Work instructions:
1. From the HMS Wakeful text, repeat word for word the part that opens with the words containing "- Complement: 110" and closes with "went into reserve.".
2. Render this sentence from the HMS Wakeful text in Spanish: "Wakeful joined the Grand Fleet and was present at the surrender of the German High Seas Fleet in 1918."

Reading passage:
--------------------------------

General characteristics
- Class & type: Admiralty W-class destroyer
- Displacement: 1,100 tons
- Length: 300 ft (91.4 m) o/a, 312 ft (95.1 m)p/p
- Beam: 26 ft 9 in (8.2 m)
- Draught: 9 ft (2.7 m) standard, 11 ft 3 in (3.4 m) in deep
- Propulsion: 3 Yarrow type Water-tube boilers; Brown-Curtis steam turbines; 2 shafts; 27,000 shp (20,000 kW);
- Speed: 34 knots (63 km/h; 39 mph)
- Range: 320-370 tons oil, 3,500 nmi (6,500 km) at 15 knots (28 km/h; 17 mph), 900 nmi (1,700 km) at 32 knots (59 km/h; 37 mph)
- Complement: 110
- Armament: 4 × QF 4 in Mk.V (102mm L/45), mount P Mk.I; 2 × QF 2 pdr Mk.II "pom-pom" (40 mm L/39) or;; 1 × QF 3 inch 20 cwt (76 mm), mount HA Mk.II; 6 (2x3) tubes for 21 in torpedoes;

= HMS Wakeful (H88) =

Destroyer of the Royal Navy

HMS Wakeful was a W-class destroyer of the Royal Navy, built under the 1916–1917 Programme in the 10th Destroyer order. Wakeful was assigned to the Grand Fleet after completion, and served into the early years of the Second World War. Wakeful was torpedoed and sunk during Operation Dynamo by a German E-Boat on 29 May 1940.

==Career==

===First World War===
Wakeful joined the Grand Fleet and was present at the surrender of the German High Seas Fleet in 1918. She then went into reserve.

===Second World War===
Just prior to the start of the war in August 1939 Wakeful was reactivated and recommissioned to attend the Royal Review of the Reserve Fleet in Weymouth Bay. At the outbreak of war Wakeful was assigned to convoy escort duty with the 17th Destroyer Flotilla, which was part of the Western Approaches Command.

--------------------------------

Entries supplied:
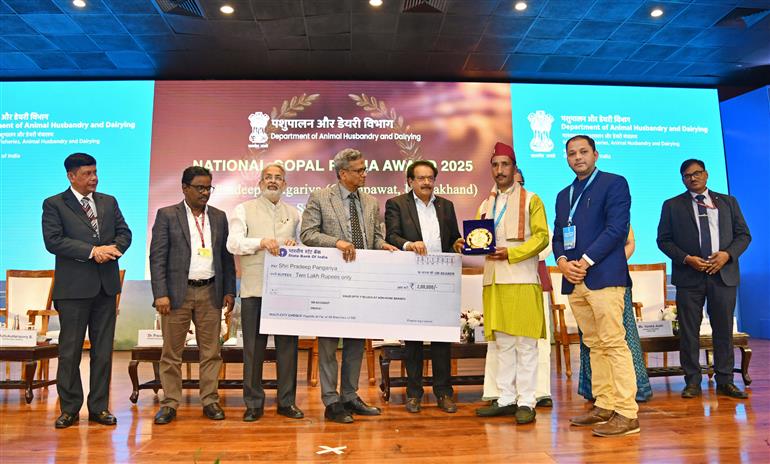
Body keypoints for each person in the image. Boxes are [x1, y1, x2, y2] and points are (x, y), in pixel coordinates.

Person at [300, 148, 399, 423]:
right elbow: (307, 234)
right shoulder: (321, 197)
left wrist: (384, 246)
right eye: (359, 170)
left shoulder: (369, 201)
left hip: (361, 281)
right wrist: (337, 243)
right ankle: (331, 401)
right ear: (343, 173)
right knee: (329, 344)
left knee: (356, 342)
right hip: (330, 282)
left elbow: (374, 238)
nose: (364, 174)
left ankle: (350, 395)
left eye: (364, 169)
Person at [553, 135, 639, 437]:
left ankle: (628, 413)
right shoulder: (564, 195)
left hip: (604, 276)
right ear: (566, 158)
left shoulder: (615, 183)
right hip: (574, 280)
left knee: (614, 342)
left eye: (584, 152)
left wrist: (585, 261)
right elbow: (558, 237)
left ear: (596, 154)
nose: (578, 157)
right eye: (572, 153)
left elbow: (617, 229)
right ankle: (605, 404)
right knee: (593, 343)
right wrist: (563, 262)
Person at [42, 153, 132, 429]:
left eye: (95, 172)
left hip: (106, 288)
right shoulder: (54, 204)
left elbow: (125, 233)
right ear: (71, 176)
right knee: (69, 352)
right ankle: (69, 408)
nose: (94, 178)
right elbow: (54, 241)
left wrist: (113, 249)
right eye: (87, 173)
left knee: (103, 352)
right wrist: (93, 251)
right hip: (73, 290)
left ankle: (99, 408)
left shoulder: (108, 201)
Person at [657, 159, 751, 399]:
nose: (693, 178)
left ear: (706, 174)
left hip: (723, 274)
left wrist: (727, 255)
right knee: (689, 332)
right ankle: (692, 382)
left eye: (697, 173)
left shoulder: (728, 202)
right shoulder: (672, 205)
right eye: (687, 175)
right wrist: (687, 258)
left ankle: (725, 380)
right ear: (682, 179)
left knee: (723, 330)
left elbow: (743, 235)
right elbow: (664, 240)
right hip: (690, 276)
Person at [149, 166, 236, 425]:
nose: (205, 193)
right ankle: (170, 403)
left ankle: (210, 400)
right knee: (171, 353)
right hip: (177, 294)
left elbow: (225, 257)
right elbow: (157, 257)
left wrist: (229, 290)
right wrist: (160, 294)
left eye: (208, 187)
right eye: (199, 187)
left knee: (211, 352)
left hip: (211, 291)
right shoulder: (166, 215)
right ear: (184, 187)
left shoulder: (219, 217)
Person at [472, 142, 549, 425]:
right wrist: (465, 244)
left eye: (505, 164)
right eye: (495, 165)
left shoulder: (532, 200)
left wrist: (511, 253)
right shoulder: (485, 203)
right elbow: (480, 240)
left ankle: (526, 401)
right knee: (503, 344)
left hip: (522, 278)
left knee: (525, 344)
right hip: (493, 281)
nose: (500, 170)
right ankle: (505, 398)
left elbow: (542, 238)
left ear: (514, 168)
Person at [384, 160, 464, 414]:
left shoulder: (446, 206)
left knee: (442, 339)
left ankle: (443, 393)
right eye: (421, 178)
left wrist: (460, 243)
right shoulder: (396, 204)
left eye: (430, 178)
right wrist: (409, 244)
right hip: (412, 278)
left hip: (441, 279)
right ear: (410, 181)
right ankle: (414, 393)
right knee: (414, 341)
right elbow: (391, 236)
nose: (426, 182)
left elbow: (452, 239)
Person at [226, 163, 304, 421]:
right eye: (268, 178)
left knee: (288, 349)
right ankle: (253, 403)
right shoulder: (244, 209)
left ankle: (286, 402)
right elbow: (233, 243)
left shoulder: (294, 214)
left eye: (278, 178)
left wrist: (295, 245)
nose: (273, 182)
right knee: (253, 350)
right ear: (259, 183)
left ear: (285, 185)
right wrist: (260, 242)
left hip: (287, 293)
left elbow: (304, 247)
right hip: (254, 290)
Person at [577, 225, 653, 403]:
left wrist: (612, 264)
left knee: (621, 334)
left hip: (614, 278)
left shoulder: (614, 208)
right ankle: (598, 390)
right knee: (592, 337)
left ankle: (631, 391)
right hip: (585, 279)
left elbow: (630, 243)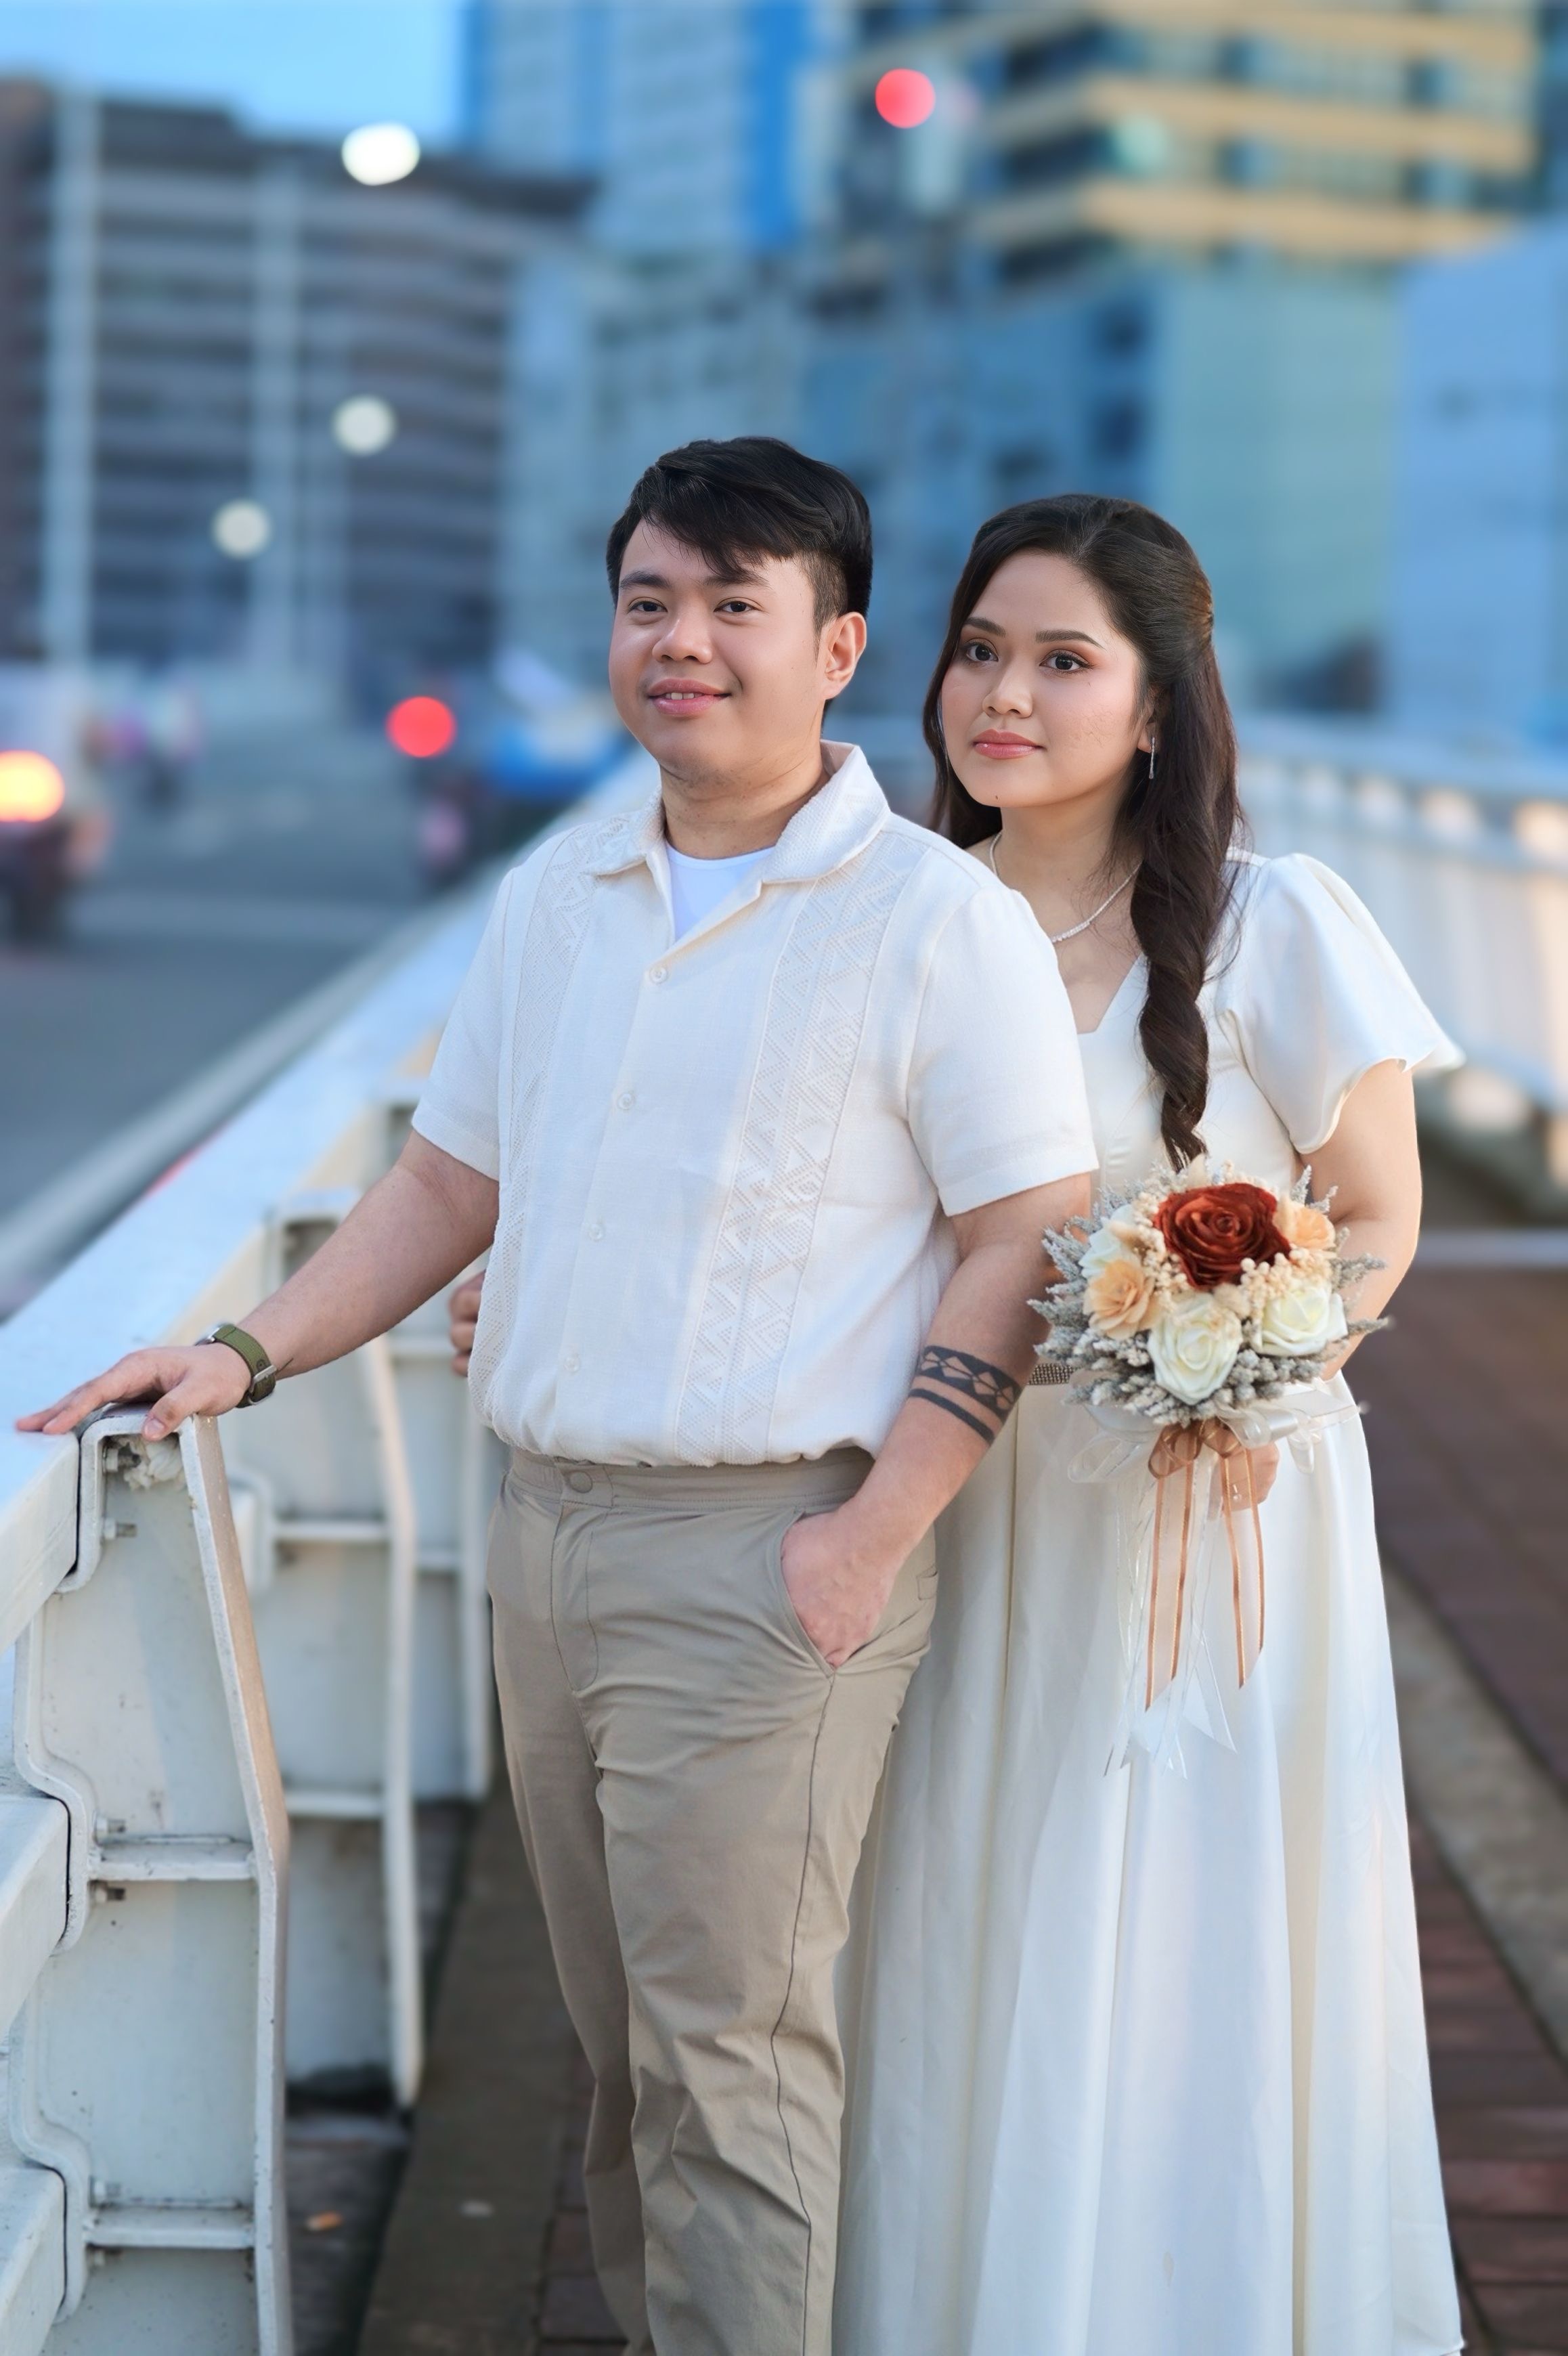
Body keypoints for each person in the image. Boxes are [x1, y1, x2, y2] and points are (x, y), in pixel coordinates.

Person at [20, 439, 1097, 2356]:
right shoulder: (561, 893)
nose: (682, 643)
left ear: (838, 647)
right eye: (647, 603)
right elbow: (449, 1184)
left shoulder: (936, 921)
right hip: (546, 1537)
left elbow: (1027, 1232)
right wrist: (245, 1353)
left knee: (731, 2077)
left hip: (768, 1554)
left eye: (734, 607)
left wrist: (869, 1534)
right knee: (623, 2070)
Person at [831, 494, 1462, 2356]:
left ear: (1161, 703)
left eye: (1062, 660)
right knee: (967, 1894)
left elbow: (1379, 1216)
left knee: (1200, 1912)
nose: (1003, 696)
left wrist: (1250, 1367)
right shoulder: (890, 918)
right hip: (967, 1490)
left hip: (1220, 1501)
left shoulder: (1277, 920)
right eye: (978, 650)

--------------------------------

Your responses:
1.
- Complement: 110
- Armament: 4 × QF 4 in Mk.V (102mm L/45), mount P Mk.I; 2 × QF 2 pdr Mk.II "pom-pom" (40 mm L/39) or;; 1 × QF 3 inch 20 cwt (76 mm), mount HA Mk.II; 6 (2x3) tubes for 21 in torpedoes;

= HMS Wakeful (H88) =

Destroyer of the Royal Navy

HMS Wakeful was a W-class destroyer of the Royal Navy, built under the 1916–1917 Programme in the 10th Destroyer order. Wakeful was assigned to the Grand Fleet after completion, and served into the early years of the Second World War. Wakeful was torpedoed and sunk during Operation Dynamo by a German E-Boat on 29 May 1940.

==Career==

===First World War===
Wakeful joined the Grand Fleet and was present at the surrender of the German High Seas Fleet in 1918. She then went into reserve.

2. Wakeful se unió a la Gran Flota y estuvo presente en la rendición de la Flota de Alta Mar alemana en 1918.